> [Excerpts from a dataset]
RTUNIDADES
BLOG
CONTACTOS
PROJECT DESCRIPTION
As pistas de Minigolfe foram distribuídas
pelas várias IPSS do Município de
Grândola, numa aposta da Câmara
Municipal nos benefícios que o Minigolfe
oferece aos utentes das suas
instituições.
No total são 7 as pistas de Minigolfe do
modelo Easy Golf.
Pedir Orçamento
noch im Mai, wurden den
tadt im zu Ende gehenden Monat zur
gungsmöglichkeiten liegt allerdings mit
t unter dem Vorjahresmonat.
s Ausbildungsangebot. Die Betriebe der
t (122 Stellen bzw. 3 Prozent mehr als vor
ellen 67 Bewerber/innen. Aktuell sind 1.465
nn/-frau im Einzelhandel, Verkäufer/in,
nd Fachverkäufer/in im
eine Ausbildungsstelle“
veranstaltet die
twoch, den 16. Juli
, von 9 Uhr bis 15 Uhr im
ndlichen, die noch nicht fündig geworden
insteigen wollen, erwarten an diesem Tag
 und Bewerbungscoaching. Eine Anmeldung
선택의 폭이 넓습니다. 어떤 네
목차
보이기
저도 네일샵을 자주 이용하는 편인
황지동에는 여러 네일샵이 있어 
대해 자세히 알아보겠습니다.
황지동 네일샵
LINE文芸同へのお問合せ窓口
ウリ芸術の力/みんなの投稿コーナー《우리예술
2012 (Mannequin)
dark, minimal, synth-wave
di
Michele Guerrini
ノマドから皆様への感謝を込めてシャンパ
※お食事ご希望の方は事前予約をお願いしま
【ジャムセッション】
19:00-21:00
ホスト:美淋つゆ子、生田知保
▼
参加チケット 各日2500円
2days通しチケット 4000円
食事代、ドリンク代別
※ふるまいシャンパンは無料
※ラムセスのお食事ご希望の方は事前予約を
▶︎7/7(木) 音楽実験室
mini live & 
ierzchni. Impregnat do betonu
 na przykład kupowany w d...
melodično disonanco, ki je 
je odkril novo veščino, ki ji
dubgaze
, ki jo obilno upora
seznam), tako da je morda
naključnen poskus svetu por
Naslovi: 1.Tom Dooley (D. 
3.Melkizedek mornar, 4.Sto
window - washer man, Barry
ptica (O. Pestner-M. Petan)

> [Problem statement] Return the lines above with no changes.

> [Response for this exercise]
RTUNIDADES
BLOG
CONTACTOS
PROJECT DESCRIPTION
As pistas de Minigolfe foram distribuídas
pelas várias IPSS do Município de
Grândola, numa aposta da Câmara
Municipal nos benefícios que o Minigolfe
oferece aos utentes das suas
instituições.
No total são 7 as pistas de Minigolfe do
modelo Easy Golf.
Pedir Orçamento
noch im Mai, wurden den
tadt im zu Ende gehenden Monat zur
gungsmöglichkeiten liegt allerdings mit
t unter dem Vorjahresmonat.
s Ausbildungsangebot. Die Betriebe der
t (122 Stellen bzw. 3 Prozent mehr als vor
ellen 67 Bewerber/innen. Aktuell sind 1.465
nn/-frau im Einzelhandel, Verkäufer/in,
nd Fachverkäufer/in im
eine Ausbildungsstelle“
veranstaltet die
twoch, den 16. Juli
, von 9 Uhr bis 15 Uhr im
ndlichen, die noch nicht fündig geworden
insteigen wollen, erwarten an diesem Tag
 und Bewerbungscoaching. Eine Anmeldung
선택의 폭이 넓습니다. 어떤 네
목차
보이기
저도 네일샵을 자주 이용하는 편인
황지동에는 여러 네일샵이 있어 
대해 자세히 알아보겠습니다.
황지동 네일샵
LINE文芸同へのお問合せ窓口
ウリ芸術の力/みんなの投稿コーナー《우리예술
2012 (Mannequin)
dark, minimal, synth-wave
di
Michele Guerrini
ノマドから皆様への感謝を込めてシャンパ
※お食事ご希望の方は事前予約をお願いしま
【ジャムセッション】
19:00-21:00
ホスト:美淋つゆ子、生田知保
▼
参加チケット 各日2500円
2days通しチケット 4000円
食事代、ドリンク代別
※ふるまいシャンパンは無料
※ラムセスのお食事ご希望の方は事前予約を
▶︎7/7(木) 音楽実験室
mini live & 
ierzchni. Impregnat do betonu
 na przykład kupowany w d...
melodično disonanco, ki je 
je odkril novo veščino, ki ji
dubgaze
, ki jo obilno upora
seznam), tako da je morda
naključnen poskus svetu por
Naslovi: 1.Tom Dooley (D. 
3.Melkizedek mornar, 4.Sto
window - washer man, Barry
ptica (O. Pestner-M. Petan)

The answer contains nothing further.